Your assignment.
Quote the abstract below on hydrophobic drug concentration and the acoustic susceptibility of liposomes in full, word for word.

Hydrophobic drug concentration affects the acoustic susceptibility of liposomes

The purpose of this study was to investigate the effect of encapsulated hydrophobic drug concentration on ultrasound-mediated leakage from liposomes. Studies have shown that membrane modifications affect the acoustic susceptibility of liposomes, likely because of changes in membrane packing. An advantage of liposome as drug carrier is its ability to encapsulate drugs of different chemistries. However, incorporation of hydrophobic molecules into the bilayer may cause changes in membrane packing, thereby affecting the release kinetics. Liposomes containing calcein and varying concentrations of papaverine, a hydrophobic drug, were exposed to 20 kHz, 2.2 W cm− 2 ultrasound. Papaverine concentration was observed to affect calcein leakage although the effects varied widely based on liposome phase. For example, incorporation of 0.5 mg/mL papaverine into Ld liposomes increased the leakage of hydrophilic encapsulants by 3× within the first minute (p = 0.004) whereas the same amount of papaverine increased leakage by only 1.5 × (p < 0.0001). Papaverine was also encapsulated into echogenic liposomes and its concentration did not significantly affect calcein release rates, suggesting that burst release from echogenic liposomes is predictable regardless of encapsulants chemistry and concentration.

Data section.
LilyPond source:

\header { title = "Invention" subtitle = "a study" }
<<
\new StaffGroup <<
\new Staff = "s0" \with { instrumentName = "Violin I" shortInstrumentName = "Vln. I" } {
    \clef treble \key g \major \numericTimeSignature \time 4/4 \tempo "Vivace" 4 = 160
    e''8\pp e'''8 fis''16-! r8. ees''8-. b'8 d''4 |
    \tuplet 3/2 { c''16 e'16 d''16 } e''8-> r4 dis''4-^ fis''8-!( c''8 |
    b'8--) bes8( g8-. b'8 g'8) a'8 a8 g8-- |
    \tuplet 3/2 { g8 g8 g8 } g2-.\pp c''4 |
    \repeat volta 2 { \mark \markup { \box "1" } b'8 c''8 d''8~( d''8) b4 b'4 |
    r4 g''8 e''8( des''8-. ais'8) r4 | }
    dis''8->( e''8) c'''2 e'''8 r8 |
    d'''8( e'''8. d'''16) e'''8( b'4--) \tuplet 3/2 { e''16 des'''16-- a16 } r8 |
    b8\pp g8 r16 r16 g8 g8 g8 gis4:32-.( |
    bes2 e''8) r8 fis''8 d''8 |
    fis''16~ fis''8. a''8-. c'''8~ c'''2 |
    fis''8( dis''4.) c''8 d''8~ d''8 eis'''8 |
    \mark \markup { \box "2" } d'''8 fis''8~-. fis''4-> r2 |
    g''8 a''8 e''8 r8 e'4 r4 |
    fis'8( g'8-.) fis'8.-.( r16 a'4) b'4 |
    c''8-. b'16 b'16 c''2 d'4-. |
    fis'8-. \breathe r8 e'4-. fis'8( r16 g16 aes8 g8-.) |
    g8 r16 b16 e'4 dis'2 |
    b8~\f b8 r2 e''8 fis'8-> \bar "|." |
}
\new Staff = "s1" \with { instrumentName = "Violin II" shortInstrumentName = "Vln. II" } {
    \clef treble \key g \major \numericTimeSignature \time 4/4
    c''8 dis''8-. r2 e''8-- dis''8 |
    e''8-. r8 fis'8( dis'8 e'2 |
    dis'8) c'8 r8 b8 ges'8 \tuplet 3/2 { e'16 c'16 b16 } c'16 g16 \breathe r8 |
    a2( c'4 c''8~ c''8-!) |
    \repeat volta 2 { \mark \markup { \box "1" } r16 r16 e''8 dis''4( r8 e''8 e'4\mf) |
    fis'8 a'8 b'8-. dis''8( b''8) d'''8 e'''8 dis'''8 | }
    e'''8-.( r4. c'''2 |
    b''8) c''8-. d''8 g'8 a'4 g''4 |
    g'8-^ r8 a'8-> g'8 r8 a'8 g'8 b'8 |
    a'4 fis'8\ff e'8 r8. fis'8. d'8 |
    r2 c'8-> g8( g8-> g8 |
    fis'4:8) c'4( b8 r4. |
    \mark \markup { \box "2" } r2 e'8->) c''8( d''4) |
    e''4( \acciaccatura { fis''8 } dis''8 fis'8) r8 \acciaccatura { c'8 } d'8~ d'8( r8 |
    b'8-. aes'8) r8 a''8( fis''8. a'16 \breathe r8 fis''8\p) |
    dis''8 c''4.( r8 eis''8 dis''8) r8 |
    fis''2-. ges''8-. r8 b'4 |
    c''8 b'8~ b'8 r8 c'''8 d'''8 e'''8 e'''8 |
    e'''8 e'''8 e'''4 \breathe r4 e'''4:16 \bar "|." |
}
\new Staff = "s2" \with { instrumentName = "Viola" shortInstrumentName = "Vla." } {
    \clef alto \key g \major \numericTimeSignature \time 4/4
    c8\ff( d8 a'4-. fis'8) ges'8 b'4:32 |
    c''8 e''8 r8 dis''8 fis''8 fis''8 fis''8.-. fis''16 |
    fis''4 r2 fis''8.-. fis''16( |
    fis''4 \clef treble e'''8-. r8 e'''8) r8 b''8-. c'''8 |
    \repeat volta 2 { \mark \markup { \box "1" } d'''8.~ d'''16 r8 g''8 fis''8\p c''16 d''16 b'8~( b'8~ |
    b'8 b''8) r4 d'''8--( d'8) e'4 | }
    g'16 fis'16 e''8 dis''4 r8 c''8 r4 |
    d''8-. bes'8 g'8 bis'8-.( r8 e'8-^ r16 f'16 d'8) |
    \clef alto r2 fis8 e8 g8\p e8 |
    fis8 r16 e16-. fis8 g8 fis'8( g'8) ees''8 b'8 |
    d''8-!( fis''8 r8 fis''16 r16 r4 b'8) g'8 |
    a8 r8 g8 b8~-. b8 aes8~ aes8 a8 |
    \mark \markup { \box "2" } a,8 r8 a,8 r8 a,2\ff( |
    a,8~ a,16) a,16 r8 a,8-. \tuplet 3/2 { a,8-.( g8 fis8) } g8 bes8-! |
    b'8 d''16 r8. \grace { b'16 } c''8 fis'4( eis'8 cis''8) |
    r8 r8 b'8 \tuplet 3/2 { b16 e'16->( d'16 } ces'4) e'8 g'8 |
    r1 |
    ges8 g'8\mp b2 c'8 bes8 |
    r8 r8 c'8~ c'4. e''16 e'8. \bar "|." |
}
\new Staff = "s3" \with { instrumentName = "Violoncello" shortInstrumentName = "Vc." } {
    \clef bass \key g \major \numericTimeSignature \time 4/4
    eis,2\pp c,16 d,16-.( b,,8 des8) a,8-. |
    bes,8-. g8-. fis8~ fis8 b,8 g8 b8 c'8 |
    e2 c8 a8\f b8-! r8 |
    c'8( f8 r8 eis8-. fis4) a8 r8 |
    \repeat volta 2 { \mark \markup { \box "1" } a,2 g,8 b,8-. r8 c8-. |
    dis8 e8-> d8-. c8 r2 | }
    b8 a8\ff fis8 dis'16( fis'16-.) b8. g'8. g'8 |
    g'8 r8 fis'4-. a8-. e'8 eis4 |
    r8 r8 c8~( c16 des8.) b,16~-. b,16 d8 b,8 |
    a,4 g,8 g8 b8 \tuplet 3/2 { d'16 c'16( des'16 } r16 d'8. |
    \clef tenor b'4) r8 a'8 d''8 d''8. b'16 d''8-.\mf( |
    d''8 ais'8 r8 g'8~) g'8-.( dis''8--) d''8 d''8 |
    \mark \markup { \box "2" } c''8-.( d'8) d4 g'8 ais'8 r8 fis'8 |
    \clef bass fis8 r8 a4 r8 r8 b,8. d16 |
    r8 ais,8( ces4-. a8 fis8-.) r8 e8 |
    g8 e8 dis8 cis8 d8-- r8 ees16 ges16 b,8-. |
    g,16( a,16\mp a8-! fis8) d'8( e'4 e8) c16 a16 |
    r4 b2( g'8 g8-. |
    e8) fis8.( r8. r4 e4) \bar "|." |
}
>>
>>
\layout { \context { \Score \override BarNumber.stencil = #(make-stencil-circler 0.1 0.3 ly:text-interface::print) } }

Answer to this task.
Hydrophobic drug concentration affects the acoustic susceptibility of liposomes

The purpose of this study was to investigate the effect of encapsulated hydrophobic drug concentration on ultrasound-mediated leakage from liposomes. Studies have shown that membrane modifications affect the acoustic susceptibility of liposomes, likely because of changes in membrane packing. An advantage of liposome as drug carrier is its ability to encapsulate drugs of different chemistries. However, incorporation of hydrophobic molecules into the bilayer may cause changes in membrane packing, thereby affecting the release kinetics. Liposomes containing calcein and varying concentrations of papaverine, a hydrophobic drug, were exposed to 20 kHz, 2.2 W cm− 2 ultrasound. Papaverine concentration was observed to affect calcein leakage although the effects varied widely based on liposome phase. For example, incorporation of 0.5 mg/mL papaverine into Ld liposomes increased the leakage of hydrophilic encapsulants by 3× within the first minute (p = 0.004) whereas the same amount of papaverine increased leakage by only 1.5 × (p < 0.0001). Papaverine was also encapsulated into echogenic liposomes and its concentration did not significantly affect calcein release rates, suggesting that burst release from echogenic liposomes is predictable regardless of encapsulants chemistry and concentration.